CHALLENGE 1
Reproduce word for word the part of the comments on file sharing that begins at the words "My only hope" and ends after the words "good faith really.".
CHALLENGE 2
According to the comments on file sharing, what does the mother of the first commenter like about being a published novelist? List each thing separately.
CHALLENGE 3
Continue the comments on file sharing after their final sentence, keeping the same conversational tone.

GIVEN TEXT
-----

My only hope would be that creators aren’t forced to give things away. My mother has published about 80 novels — http://www.joannross.com — and maybe she’s old-fashioned, but she likes being published in print by Pocket Books and getting her advances and royalty statements. I don’t think she would be willing to try a giveaway model. She shouldn’t have to, but others should be encouraged if they so choose.
Patrick:It all comes down to good faith really.
It always has. P2P is nothing new. The concept of sharing, it just makes a bigger community. That’s all. Your mother, for example, probably has been realisticly hurt more by people passing around copies of the book….completly legal. But how ethical is it? Two people have enjoyed it for the price of one. Then if it goes out to more people, and so on.
Or think of the entire concept of a library. Now, I can understand for reference/non-fiction stuff. But a good portion of a library is for entertainment purposes. I’m not bashing it. I think it’s great. But in reality it’s no different than P2P/sharing/whatever.

-----

EXTRACTED ENTRIES
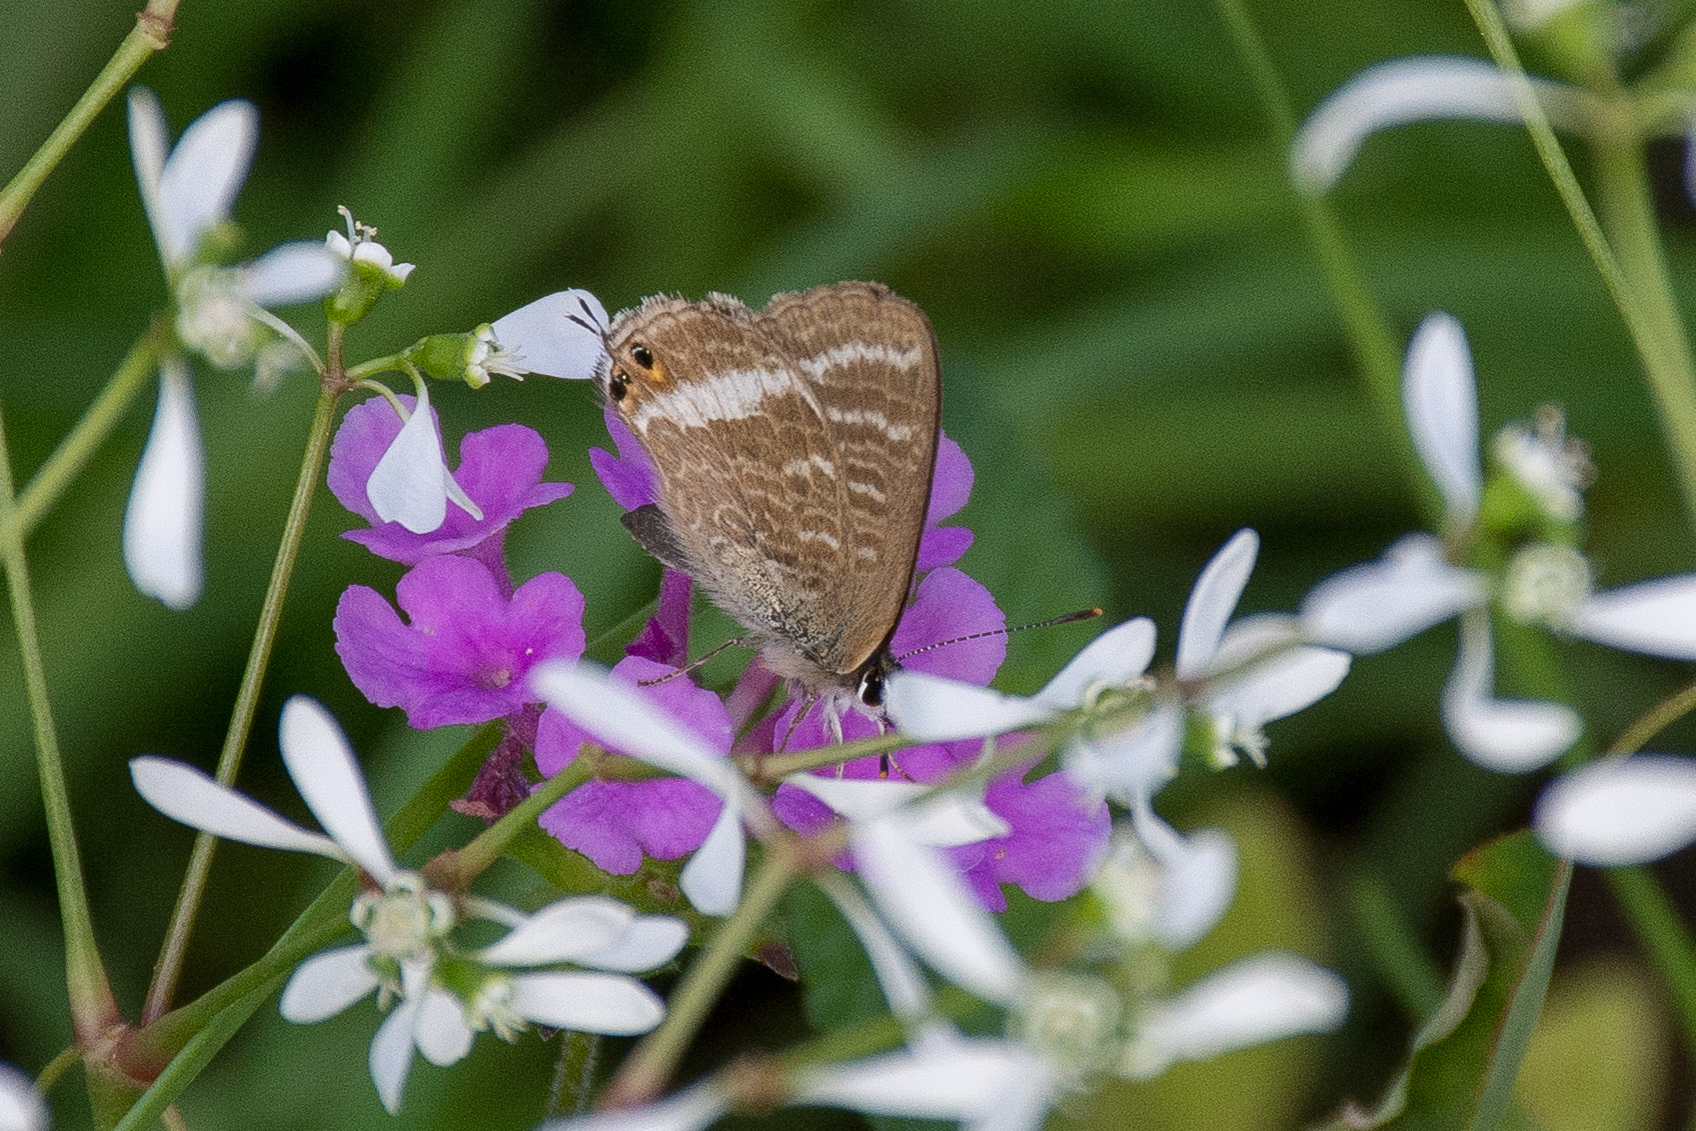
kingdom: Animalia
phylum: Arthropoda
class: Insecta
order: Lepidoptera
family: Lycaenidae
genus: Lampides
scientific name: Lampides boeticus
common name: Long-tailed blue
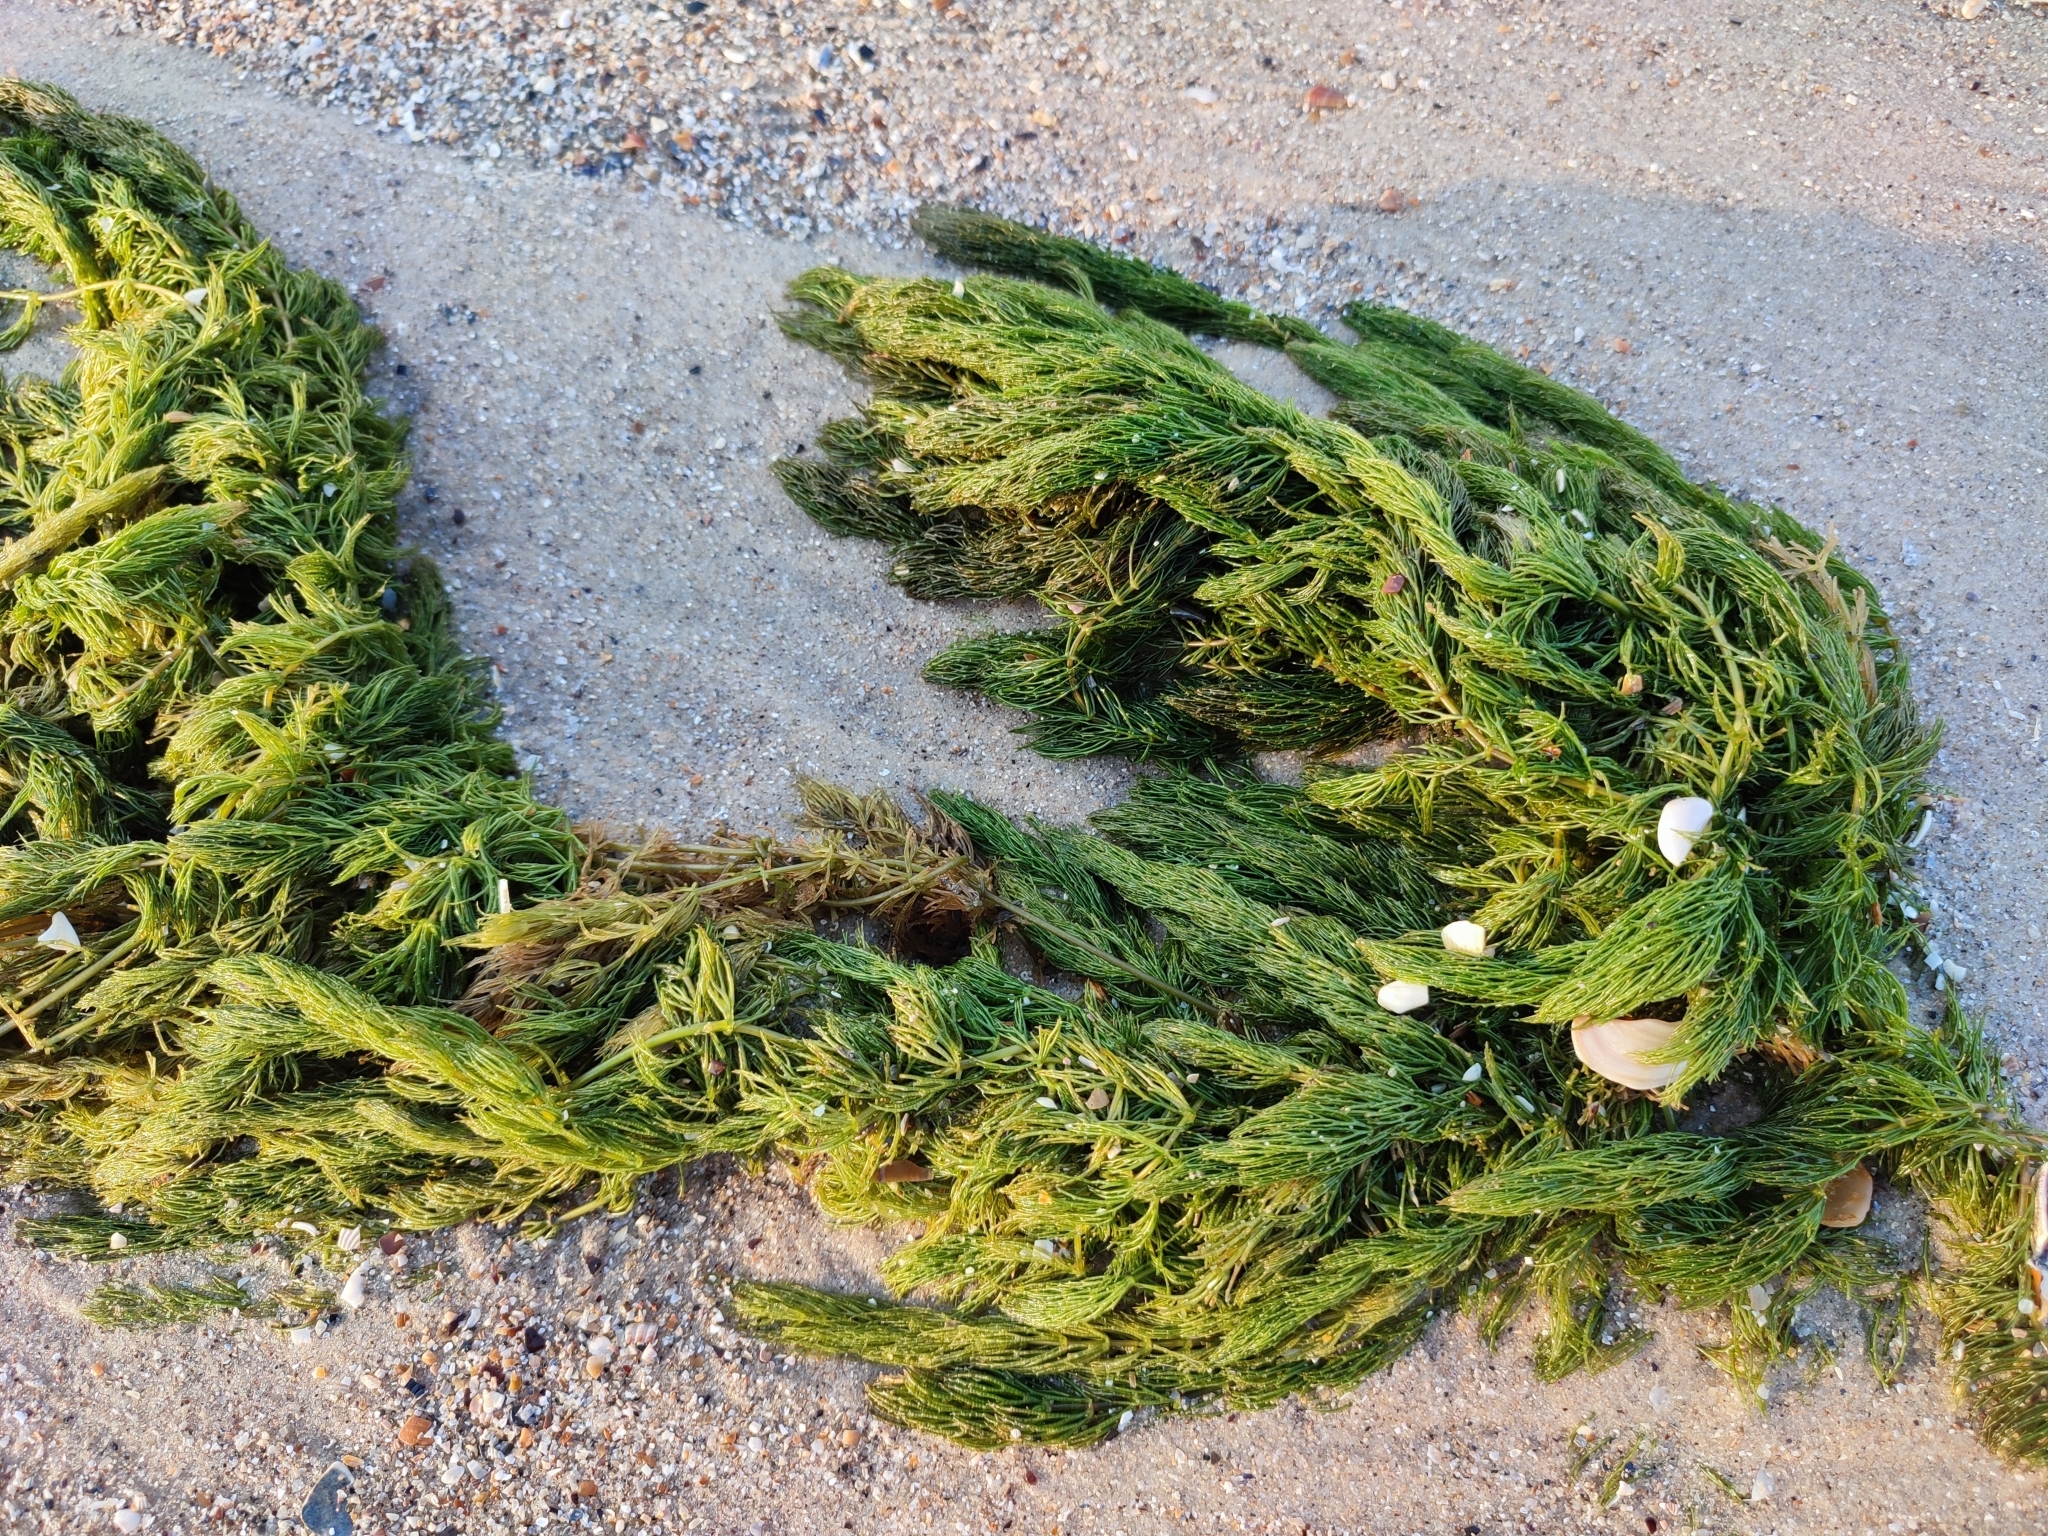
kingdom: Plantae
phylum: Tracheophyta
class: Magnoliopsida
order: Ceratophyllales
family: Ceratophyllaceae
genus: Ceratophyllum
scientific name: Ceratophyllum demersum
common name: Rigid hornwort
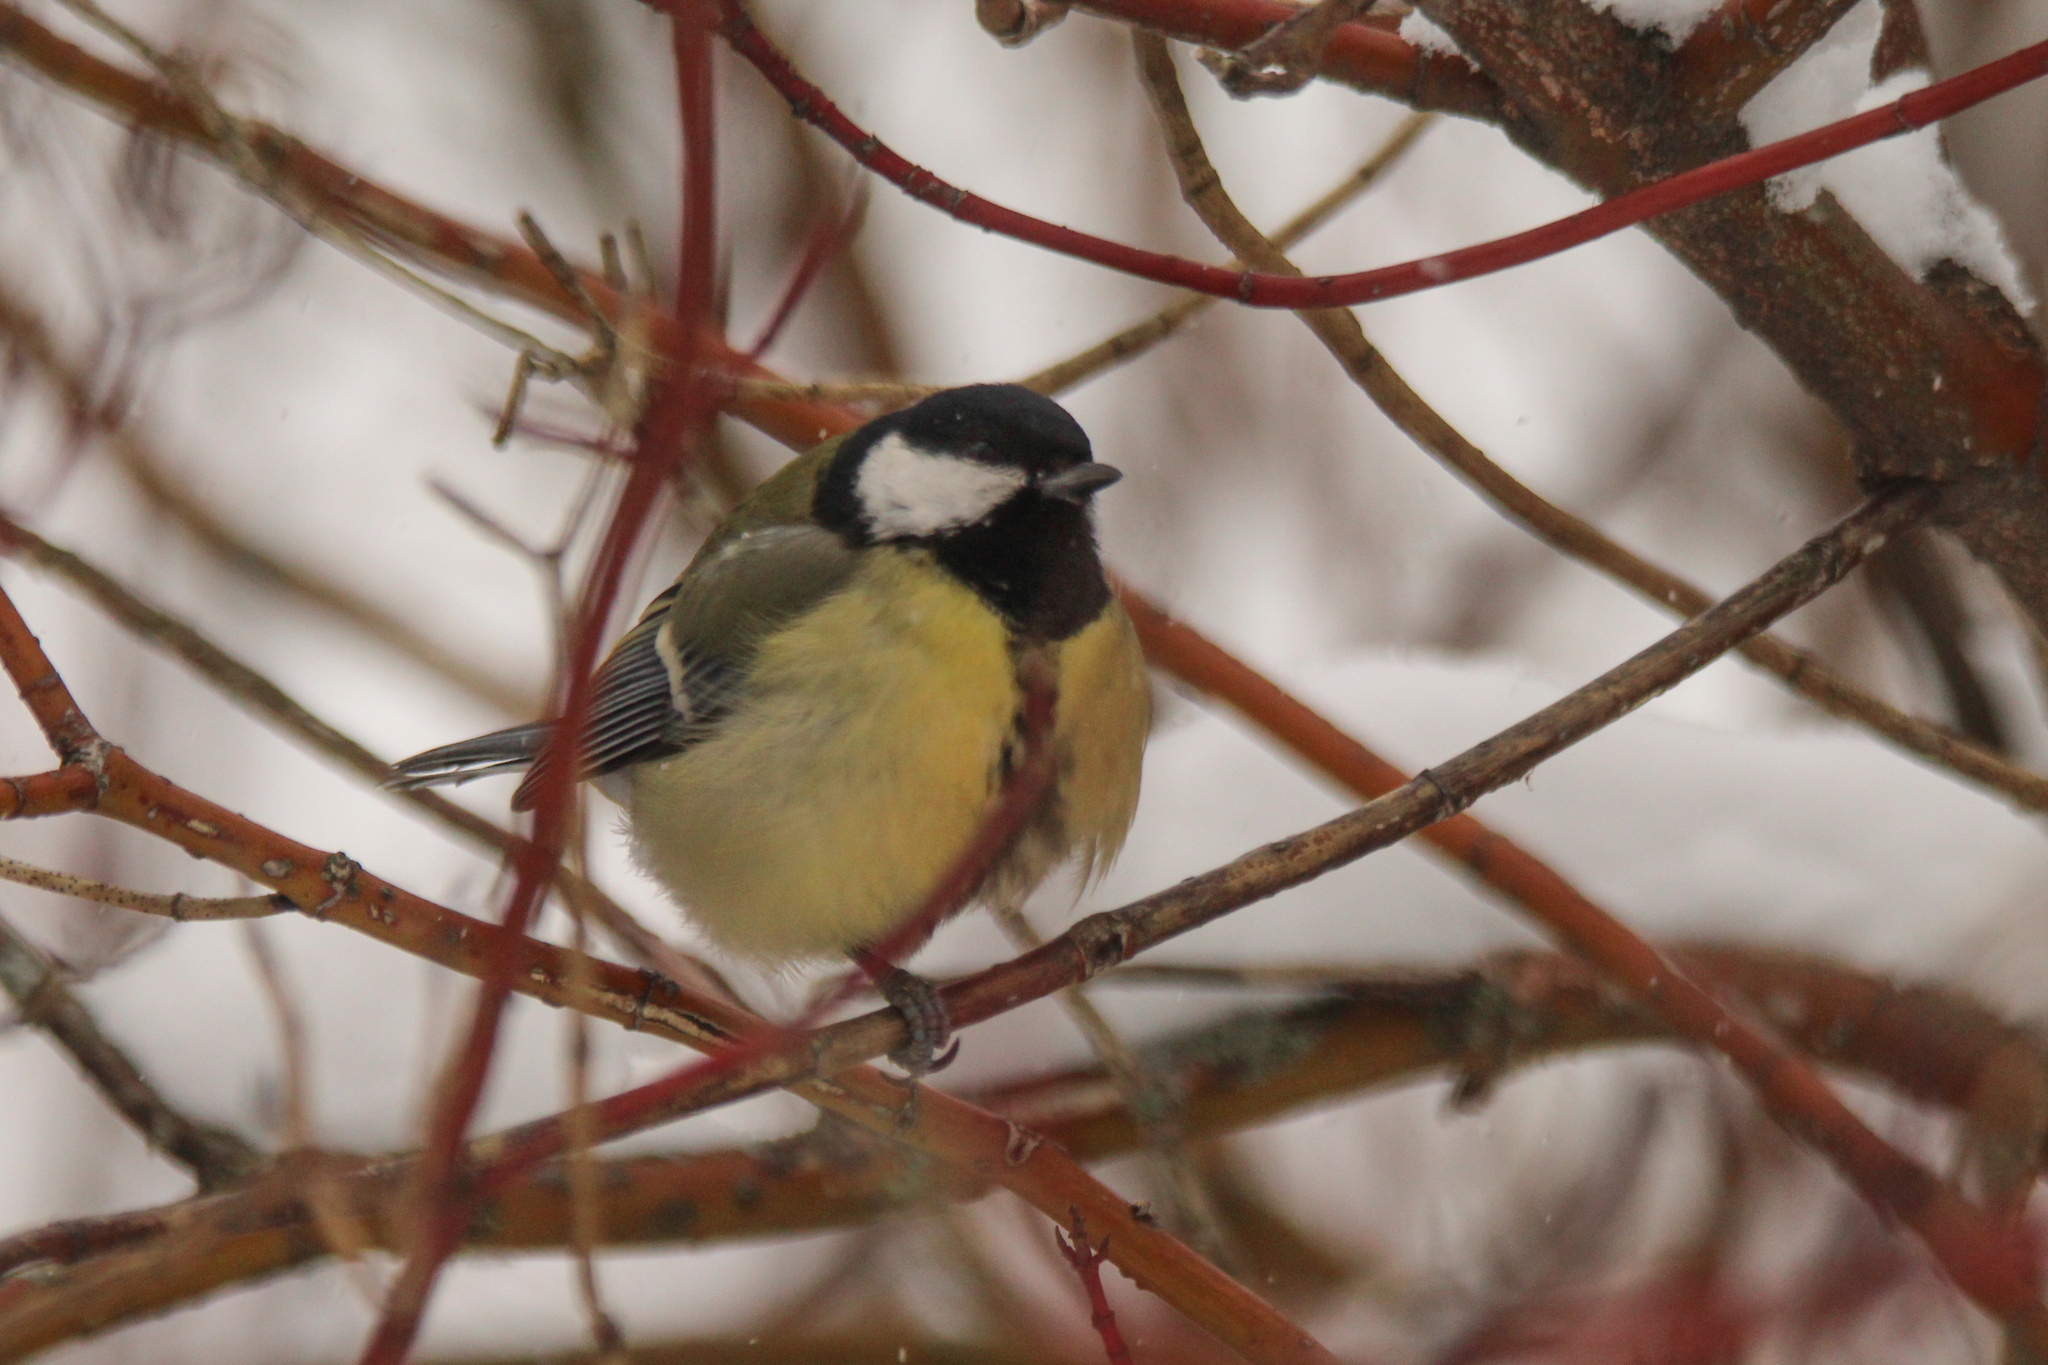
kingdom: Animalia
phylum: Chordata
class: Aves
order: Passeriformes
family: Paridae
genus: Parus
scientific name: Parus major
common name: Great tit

-----

REPLY 1
My only hope would be that creators aren’t forced to give things away. My mother has published about 80 novels — http://www.joannross.com — and maybe she’s old-fashioned, but she likes being published in print by Pocket Books and getting her advances and royalty statements. I don’t think she would be willing to try a giveaway model. She shouldn’t have to, but others should be encouraged if they so choose.
Patrick:It all comes down to good faith really.

REPLY 2
- Being published in print by Pocket Books
- Getting her advances
- Getting her royalty statements

REPLY 3
The question is, what’s the best level of control that’s the best for the entire culture? Namely, that will still reward producers to produce, but at the same time ensure a healthy culture.
Nobody would say (ok, some people would, but not many) that libraries are a bad thing. It really does all come down to good faith (and a smidge of convience built in). BTW, I don’t actually use P2P myself. I’m just not that interested into music. Every once in a while I’ll go looking for live shows that I want, but other than that. Nothing. I do have text rips of books…that I own and can read in a portable format. Other than that…
I just like the idea that the culture can get away from the culture guardians (in this case, the RIAA)
I have to say a word on behalf of Big Music on the subject of the recent price fixing cases. The Minimum Advertised Price policy was an attempt to prop up specialty chain music retail (think Tower Records or Sam Goody) and small independents (think the college CD store you loved, if you’re over 30). Those retailers were getting hammered by the big box stores, who were selling too many discs as loss leaders. Loss leaders are great for the big box stores who can lure shoppers in with cheap CD prices and then sell appliances or computer stuff; but a CD store which has to make profits on CD sales can’t compete against a barrage of loss leaders.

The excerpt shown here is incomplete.